• Task details
Please state how many lines in the records below contain the word "Белорусские"; the answer should be a number and nothing else.

• Data supplied
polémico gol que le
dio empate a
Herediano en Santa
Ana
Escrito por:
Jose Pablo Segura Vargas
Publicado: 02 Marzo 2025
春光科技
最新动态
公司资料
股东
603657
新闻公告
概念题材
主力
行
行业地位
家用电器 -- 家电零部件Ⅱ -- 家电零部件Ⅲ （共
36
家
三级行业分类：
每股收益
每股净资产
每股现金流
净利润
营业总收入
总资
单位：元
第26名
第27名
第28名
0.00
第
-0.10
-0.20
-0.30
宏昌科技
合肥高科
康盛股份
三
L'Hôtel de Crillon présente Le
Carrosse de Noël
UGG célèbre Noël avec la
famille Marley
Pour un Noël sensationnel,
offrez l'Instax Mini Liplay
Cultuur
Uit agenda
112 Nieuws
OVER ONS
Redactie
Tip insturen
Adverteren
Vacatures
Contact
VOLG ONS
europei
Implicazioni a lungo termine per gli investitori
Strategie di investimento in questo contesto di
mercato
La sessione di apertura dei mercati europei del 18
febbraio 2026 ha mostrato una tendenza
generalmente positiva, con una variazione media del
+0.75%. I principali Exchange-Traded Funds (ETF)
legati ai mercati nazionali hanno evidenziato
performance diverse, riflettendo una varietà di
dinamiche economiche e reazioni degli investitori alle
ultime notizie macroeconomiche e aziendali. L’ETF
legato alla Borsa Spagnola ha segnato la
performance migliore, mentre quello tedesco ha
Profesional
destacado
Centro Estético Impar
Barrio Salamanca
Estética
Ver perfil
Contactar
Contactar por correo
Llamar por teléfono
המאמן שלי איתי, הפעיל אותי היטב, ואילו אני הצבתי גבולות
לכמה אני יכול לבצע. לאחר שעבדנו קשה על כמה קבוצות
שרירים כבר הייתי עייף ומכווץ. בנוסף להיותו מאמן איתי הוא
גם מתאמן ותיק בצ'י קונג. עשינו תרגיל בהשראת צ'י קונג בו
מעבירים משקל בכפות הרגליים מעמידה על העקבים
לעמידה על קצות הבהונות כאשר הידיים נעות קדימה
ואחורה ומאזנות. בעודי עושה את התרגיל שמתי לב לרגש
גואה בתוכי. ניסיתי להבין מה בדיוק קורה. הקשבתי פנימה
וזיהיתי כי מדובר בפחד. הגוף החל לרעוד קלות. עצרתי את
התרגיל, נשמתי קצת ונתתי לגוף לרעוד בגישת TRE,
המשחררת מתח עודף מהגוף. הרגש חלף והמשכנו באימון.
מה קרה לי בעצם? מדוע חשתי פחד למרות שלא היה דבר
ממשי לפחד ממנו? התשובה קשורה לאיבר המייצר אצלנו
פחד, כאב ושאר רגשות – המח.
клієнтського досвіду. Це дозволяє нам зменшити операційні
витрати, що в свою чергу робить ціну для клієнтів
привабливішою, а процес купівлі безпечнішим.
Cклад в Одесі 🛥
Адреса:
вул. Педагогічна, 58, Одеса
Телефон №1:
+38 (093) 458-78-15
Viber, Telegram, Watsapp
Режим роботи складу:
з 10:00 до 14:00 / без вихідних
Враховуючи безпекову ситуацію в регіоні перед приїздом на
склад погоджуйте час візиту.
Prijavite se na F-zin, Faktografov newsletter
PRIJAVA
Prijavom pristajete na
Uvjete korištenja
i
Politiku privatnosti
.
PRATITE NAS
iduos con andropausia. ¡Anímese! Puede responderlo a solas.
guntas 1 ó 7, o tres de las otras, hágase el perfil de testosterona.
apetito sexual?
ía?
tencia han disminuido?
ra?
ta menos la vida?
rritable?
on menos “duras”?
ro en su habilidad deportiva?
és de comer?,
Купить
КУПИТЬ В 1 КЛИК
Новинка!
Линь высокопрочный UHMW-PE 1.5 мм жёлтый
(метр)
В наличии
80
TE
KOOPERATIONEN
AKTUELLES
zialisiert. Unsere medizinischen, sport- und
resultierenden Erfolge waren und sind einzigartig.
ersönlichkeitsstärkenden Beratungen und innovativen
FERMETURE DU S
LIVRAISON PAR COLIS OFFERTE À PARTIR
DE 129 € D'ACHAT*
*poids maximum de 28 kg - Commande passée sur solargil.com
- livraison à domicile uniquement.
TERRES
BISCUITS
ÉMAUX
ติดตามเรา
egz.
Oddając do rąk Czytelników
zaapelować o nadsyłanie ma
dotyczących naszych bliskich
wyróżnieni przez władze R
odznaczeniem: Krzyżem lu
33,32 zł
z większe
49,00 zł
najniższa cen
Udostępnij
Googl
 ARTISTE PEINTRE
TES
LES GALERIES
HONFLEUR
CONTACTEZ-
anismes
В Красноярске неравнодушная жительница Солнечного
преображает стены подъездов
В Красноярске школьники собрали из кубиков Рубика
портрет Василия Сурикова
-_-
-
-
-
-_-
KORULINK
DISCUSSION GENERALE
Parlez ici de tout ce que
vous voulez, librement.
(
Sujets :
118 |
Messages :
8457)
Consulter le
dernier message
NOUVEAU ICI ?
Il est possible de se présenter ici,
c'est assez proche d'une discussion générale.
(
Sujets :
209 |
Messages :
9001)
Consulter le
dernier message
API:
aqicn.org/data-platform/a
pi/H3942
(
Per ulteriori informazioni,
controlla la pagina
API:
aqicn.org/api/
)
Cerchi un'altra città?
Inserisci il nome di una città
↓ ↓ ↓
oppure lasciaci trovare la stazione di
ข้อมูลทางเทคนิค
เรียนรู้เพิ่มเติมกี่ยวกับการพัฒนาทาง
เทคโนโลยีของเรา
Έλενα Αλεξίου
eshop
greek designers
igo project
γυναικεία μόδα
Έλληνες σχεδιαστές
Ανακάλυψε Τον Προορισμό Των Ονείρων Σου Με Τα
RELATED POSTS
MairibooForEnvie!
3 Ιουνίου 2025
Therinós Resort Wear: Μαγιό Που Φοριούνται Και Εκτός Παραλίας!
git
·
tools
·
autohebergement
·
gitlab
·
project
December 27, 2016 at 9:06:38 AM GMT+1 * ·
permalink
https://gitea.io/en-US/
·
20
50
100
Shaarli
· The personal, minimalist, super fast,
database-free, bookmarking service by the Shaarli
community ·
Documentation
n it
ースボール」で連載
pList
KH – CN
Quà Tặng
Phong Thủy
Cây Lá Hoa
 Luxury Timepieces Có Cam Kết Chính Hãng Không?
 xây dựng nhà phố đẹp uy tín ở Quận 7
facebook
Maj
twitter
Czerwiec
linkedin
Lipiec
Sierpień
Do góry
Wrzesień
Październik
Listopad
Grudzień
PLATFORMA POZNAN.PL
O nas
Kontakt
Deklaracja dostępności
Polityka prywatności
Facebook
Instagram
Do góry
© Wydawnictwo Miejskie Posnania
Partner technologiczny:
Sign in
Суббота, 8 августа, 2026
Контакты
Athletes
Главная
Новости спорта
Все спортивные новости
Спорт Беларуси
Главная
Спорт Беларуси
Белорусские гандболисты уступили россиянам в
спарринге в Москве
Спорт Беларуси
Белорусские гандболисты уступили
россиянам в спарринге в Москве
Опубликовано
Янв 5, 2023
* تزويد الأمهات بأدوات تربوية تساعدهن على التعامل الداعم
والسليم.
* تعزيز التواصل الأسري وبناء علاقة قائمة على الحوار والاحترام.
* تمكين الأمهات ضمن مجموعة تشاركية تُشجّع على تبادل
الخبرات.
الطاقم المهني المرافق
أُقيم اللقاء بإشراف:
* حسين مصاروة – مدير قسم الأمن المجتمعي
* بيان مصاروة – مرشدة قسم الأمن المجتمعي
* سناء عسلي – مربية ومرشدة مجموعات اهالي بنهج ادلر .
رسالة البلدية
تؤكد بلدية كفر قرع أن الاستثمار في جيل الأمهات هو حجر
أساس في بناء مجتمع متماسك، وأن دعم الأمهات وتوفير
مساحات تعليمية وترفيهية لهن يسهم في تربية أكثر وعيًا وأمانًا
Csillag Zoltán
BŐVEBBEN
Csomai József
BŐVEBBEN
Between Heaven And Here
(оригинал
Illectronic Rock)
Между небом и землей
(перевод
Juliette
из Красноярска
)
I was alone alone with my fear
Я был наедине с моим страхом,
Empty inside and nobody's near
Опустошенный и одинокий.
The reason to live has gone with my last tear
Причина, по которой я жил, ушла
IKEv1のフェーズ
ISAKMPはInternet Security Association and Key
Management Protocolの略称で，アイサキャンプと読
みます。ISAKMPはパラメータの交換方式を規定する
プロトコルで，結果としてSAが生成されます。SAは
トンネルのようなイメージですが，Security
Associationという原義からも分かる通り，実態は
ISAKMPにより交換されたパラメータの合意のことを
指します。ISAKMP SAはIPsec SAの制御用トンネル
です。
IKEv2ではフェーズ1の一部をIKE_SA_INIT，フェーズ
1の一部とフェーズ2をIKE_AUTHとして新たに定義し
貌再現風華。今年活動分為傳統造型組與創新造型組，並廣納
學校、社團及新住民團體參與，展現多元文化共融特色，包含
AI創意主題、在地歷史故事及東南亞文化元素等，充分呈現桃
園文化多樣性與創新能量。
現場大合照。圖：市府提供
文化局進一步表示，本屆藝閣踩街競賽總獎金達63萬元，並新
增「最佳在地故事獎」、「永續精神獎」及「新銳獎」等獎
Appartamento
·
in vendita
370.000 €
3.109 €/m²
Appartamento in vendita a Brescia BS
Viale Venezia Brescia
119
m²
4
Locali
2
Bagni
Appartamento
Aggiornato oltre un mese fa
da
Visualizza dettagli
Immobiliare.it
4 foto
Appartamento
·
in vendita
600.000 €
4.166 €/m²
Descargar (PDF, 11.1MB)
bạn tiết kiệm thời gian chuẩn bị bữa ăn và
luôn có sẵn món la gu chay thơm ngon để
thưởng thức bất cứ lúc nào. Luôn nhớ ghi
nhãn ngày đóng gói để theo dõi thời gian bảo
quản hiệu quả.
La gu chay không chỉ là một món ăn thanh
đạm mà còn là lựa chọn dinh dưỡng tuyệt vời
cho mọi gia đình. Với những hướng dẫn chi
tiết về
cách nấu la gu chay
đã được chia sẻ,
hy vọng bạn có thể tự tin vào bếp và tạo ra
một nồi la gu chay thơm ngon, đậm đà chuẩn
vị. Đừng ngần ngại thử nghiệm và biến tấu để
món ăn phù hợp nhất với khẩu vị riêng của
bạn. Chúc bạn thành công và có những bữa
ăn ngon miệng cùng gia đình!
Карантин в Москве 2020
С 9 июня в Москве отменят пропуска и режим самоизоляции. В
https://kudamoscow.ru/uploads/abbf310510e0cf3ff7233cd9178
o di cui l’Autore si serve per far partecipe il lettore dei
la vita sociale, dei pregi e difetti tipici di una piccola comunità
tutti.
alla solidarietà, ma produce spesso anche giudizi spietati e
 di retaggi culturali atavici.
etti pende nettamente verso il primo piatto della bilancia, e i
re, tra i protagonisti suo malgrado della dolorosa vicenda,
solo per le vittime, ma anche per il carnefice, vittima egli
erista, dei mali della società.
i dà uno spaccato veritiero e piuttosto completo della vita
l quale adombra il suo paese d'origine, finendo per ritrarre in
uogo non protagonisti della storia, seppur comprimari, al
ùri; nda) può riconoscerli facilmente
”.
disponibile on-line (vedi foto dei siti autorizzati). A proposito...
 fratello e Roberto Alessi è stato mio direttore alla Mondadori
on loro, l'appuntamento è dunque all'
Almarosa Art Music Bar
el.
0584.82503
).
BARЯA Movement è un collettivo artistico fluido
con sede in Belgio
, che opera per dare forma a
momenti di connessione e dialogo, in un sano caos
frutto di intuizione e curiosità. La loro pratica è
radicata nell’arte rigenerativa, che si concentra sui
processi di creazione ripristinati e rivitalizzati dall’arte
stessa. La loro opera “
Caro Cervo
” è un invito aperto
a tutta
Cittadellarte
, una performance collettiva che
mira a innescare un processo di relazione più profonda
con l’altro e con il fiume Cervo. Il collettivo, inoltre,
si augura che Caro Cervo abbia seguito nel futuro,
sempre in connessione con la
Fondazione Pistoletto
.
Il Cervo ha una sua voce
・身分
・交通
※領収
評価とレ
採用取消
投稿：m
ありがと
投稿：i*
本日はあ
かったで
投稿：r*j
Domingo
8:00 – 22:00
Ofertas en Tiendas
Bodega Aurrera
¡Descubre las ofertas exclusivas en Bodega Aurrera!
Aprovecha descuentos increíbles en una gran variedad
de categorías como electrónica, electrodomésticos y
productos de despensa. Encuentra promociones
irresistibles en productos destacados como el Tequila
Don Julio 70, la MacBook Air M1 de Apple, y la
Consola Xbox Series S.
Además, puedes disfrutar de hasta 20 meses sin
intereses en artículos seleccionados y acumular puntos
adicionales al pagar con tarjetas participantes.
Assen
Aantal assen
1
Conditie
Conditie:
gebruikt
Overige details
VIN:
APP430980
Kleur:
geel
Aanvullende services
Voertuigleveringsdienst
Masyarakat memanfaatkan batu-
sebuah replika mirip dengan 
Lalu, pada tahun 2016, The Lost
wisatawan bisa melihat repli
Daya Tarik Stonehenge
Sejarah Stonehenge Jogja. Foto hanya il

• Response below
2